При свете лампы Борджиа увидел в зеркале отражение девушки. Он замер. Чтобы все прошло гладко, нужно выждать, пока она закроет дверь и войдет в гостиную.

Она положила ключи на столик, куда уже бросила почту. В ушах у нее были белые наушники и, судя по покачиваниям головы, она слушала музыку, причем довольно громкую. Еще одно очко в пользу Борджиа.

Мари Линч сняла легкую белую куртку и повесила ее в прихожей. Затем пинком захлопнула за собой дверь.

54

Эрик и Каролина осторожно вскарабкались по старым каменным ступеням, освещая путь карманным фонариком. Чем выше, тем более теплым и влажным становился воздух, а окружающие тишина и темнота — все более гнетущими.

— Где мы, Эрик?

— Не представляю. Где-то в Южной Америке…

Когда их вербовали, Доктор предупредил, что точное местонахождение комплекса останется тайной, которая никогда не будет раскрыта. Во всем центре никто, кроме Вэлдона, не мог сказать, где находится подземелье. Ученые добирались до Боготы в Колумбии на корабле дальнего плавания. Затем пересели на частный самолет, пункт назначения которого был им неизвестен. Спустя три часа полета с задраенными иллюминаторами они оказались на безымянном аэродроме. Там их пересадили в заднюю часть фургонов с затемненными окнами и везли еще четыре часа. Из этого путешествия они сделали только один вывод: последние два часа они ехали по ухабистой земляной дороге. После чего им завязали глаза, и еще минут десять они прошли, то и дело сворачивая и спускаясь по бесчисленным лестницам.

Когда же наконец с них сняли черные повязки, они оказались в подземном комплексе, где им предстояло провести ближайшие месяцы.

Эрик сосчитал, сколько всего часов они добирались сюда на самолете и грузовике, и пришел к выводу, что они, возможно, находятся в сотнях, если не в тысяче километров от Боготы.
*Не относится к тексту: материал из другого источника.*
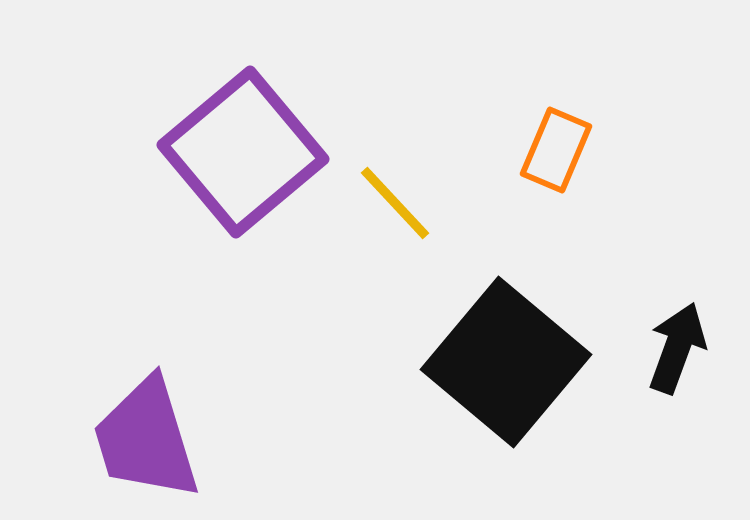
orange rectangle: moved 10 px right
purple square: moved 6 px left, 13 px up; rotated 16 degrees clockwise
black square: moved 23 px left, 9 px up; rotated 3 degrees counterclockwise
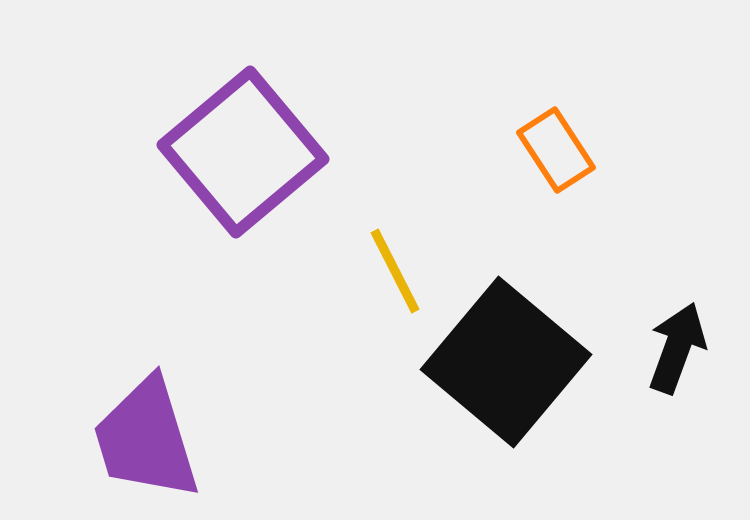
orange rectangle: rotated 56 degrees counterclockwise
yellow line: moved 68 px down; rotated 16 degrees clockwise
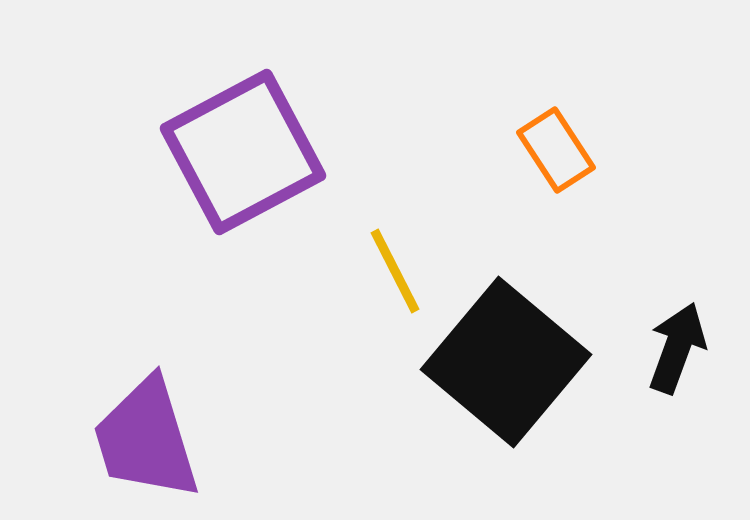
purple square: rotated 12 degrees clockwise
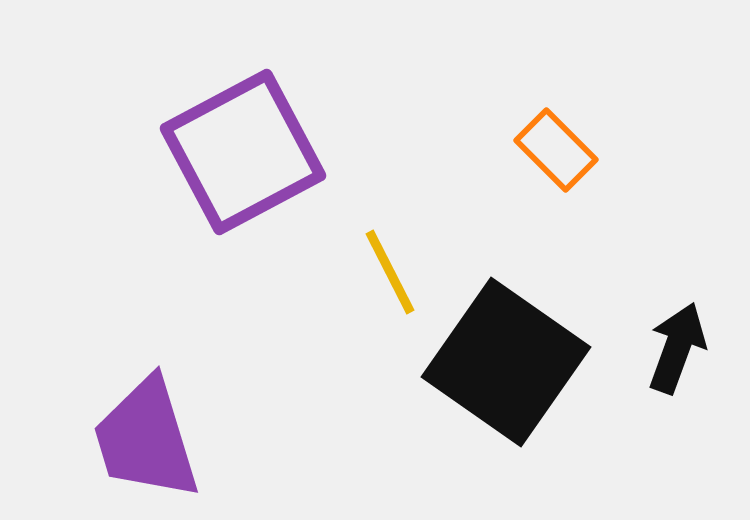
orange rectangle: rotated 12 degrees counterclockwise
yellow line: moved 5 px left, 1 px down
black square: rotated 5 degrees counterclockwise
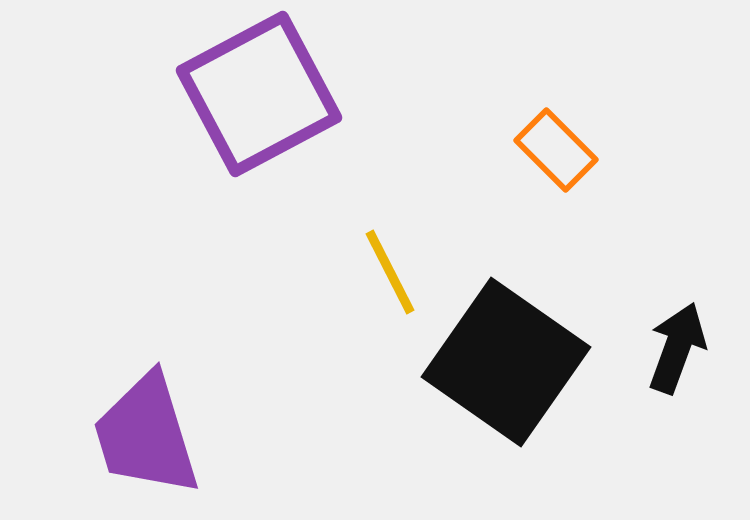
purple square: moved 16 px right, 58 px up
purple trapezoid: moved 4 px up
Так что вариантов было много: Колумбия, Венесуэла, Бразилия, Эквадор, Перу…

— Поторопись, Каролина. Они могут появиться здесь с минуты на минуту.

Эрик потянул жену за руку. Таким образом он пытался приободрить и Каролину, и себя самого. Они продолжали подниматься, стараясь не поскользнуться на стертых и сырых камнях старой лестницы. Непонятно, откуда взялась старинная лестница на выходе из современного научного центра, но сейчас неподходящее время делиться догадками. Скоро они получат ответ: в конце подъема при свете фонарика они разглядели деревянную лестницу.

— Гляди. Это, должно быть, выход.

Они прибавили шагу и одолели последние ступени. Эрик сдвинул ржавую задвижку и толкнул старую, обветшалую дверь.

— Что это? — пробормотал он, вытаращив глаза при виде того, что открылось им в неверной игре света и тени.

Каролина прижалась к нему.

— Что это… церковь?

Оторопевший Эрик сделал еще несколько шагов. Потом обернулся к жене:

— Это собор.

Над ними в тусклых лучах золотистой луны вздымался величественный готический трансепт, полуразрушенный и обвитый тропическими растениями. Невероятное и пугающее зрелище.

— Быть того не может, — прошептала потрясенная Каролина. — Все это время… мы жили в подземельях собора?

Эрик промолчал. Впрочем, ему и нечего было ответить. Да и как такое объяснишь? Слишком все неожиданно.

Но нельзя позволить потрясению задержать их. Скорее всего, их преследуют, а значит, каждая секунда на счету. Он схватил жену за руку и повел к нефу.

Лунный свет сочился сквозь разбитые разноцветные витражи, придавая камням мягкий синеватый оттенок. Весь пол был завален разбившимися каменными блоками, опрокинутыми статуями и перевернутой мебелью, которые тысячи ползучих растений оплели своими извилистыми щупальцами. Проход сверху донизу затянули лианы, терявшиеся в темноте свода.

— Уйдем отсюда, — прошептала Каролина, голос выдавал ее испуг.

Огибая бесчисленные обломки, они быстро прошли вдоль нефа и наконец остановились перед огромной двухстворчатой дверью, закрывающей вход в собор. Казалось, стальной Христос, чьи руки и ноги были прибиты к огромному кресту прямо над ними, смотрит на них обвиняющим взором. Эрик ухватился за деревянную створку и потянул изо всех сил, чтобы ее приоткрыть. Он выглянул за дверь, затем выскользнул наружу, жена последовала за ним.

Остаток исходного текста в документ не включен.